Из Нальчика он вообще часто писал письма. Вот несколько цитат из его письма известному театральному деятелю Шверубовичу. «Дорогой Вадим! Получали от тебя хорошие вести в Москве, и здесь в Нальчике имеем сведения о тебе бодрящие и утешительные. Пишем и тебе отовсюду. Я лично и с дороги, и отсюда послал тебе уже несколько открыток… Живётся нам здесь хорошо. Устраиваем и здесь концерты, а на днях поедем обслуживать концертами раненых бойцов, отдыхающих на группах Минеральных Вод. Может быть, и поживём в санатории Кисловодска. Владимир Иванович (Немирович-Данченко) уже собирается обратно в театр, а мы предполагаем ещё пожить здесь… Нас, стариков, здесь около 20 человек… Все здоровы, благополучны. Настроение крепкое…».
А вот отрывок из другого письма. «Не беспокойся о нас, нам живётся здесь прекрасно. Я чувствую себя так хорошо, как давно уже себя не чувствовал. Очевидно, климат Нальчика мне полезен – веду хороший, гигиенический образ жизни, рано встаю, рано ложусь. Иногда выступаю в концертах для бойцов и в театре. У Владимира Ивановича всякие планы новой творческой работы, которые могут осуществиться, если подошлют сюда ещё двух-трёх актёров…».
В 1935 году при Московском государственном институте театрального искусства им. Луначарского открылись кабардинская и балкарская студии. Первой пьесой, поставленной кабардинцами, стала «Женитьба Фигаро». В 1941 году её посмотрел Немирович-Данченко и остался очень доволен. В письме к художественному руководителю кабардинской труппы А. Ефремову он писал: «Смотрел 1-й акт и сцену из 4-го. Мало! Смотрел бы ещё… Не ожидал, что встречу в Нальчике такую школу, такое хорошее направление реального искусства: просто, искренне, с хорошим поведением на сцене; то есть точный и уверенный объект, ясная задача, неплохой жест, хороший темп… Не всё, конечно, на одном уровне. Знаю, что были и внезапная замена (Дон Базилио), и «первая роль» (Керубино), и волнения. Но в искусстве судят не по бледным исполнениям, а по законченным, по «вершинам». О достижениях сужу по Фигаро, Сюзанне и Розине… Главное – общий тон спектакля. Тут и заражающая любовь к делу, и верно схваченное ощущение автора… Интересно, между прочим, что я совсем не чувствовал каких-нибудь специфических национальных внешних особенностей, которые своей яркостью заслоняли бы от меня искусство актёра, – всё равно кого он изображает – француза, испанца, русского, или… кабардинца. Национальное вливается в большое общее русло искусства. А в то же время не насилуя своей природы».

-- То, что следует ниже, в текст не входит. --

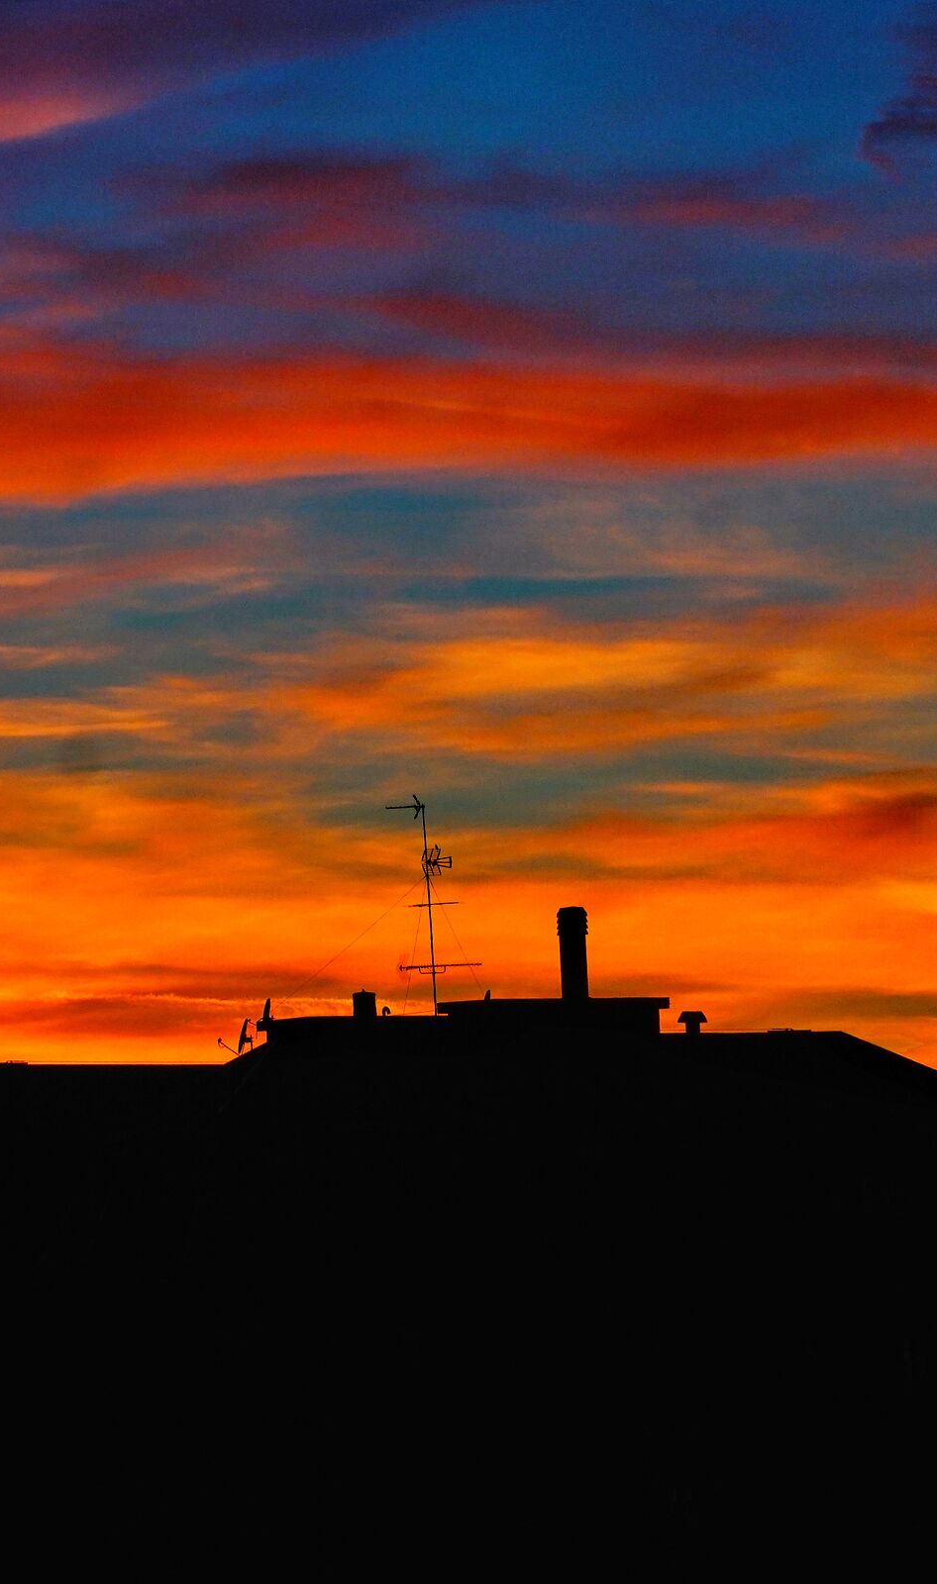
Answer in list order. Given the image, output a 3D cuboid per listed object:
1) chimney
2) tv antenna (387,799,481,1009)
[{"bbox_3d":[2.468,3.781,312.000,0.708,2.216,0.708,-2,-2,0],"label":"chimney"},{"bbox_3d":[-0.791,2.651,312.000,2.042,5.126,0.900,-3,-2,0],"label":"tv antenna"}]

Немирович-Данченко развил в Нальчике бурную деятельность. Друзьям в Москву режиссёр пишет в основном о делах, реже – о погоде. Кстати, нальчикскую осень он описывает достаточно точно. «Два дня был сплошной туман и мокрый снег. И холод! Здесь туман с дождём особенно нудны, особенно безнадёжны; кажется, никогда в жизни не увидишь больше солнца. Но было хоть тепло. А вчера и третьего дня холодище. И вдруг сегодня с утра небо чистое, голубое, прозрачное, солнце горячее, а горы, даже недалёкие, покрылись снегом. Горячий, летний день, пронизанный чистотой снегового озона. И тишина, ни малейшего ветра. Может быть, оттого, что я примирился с судьбой вынужденности пребывания здесь, я мог отдаться такому дню свободно, без душевной смятенности, неотрывной озабоченности. Хоть на несколько часов. В парке».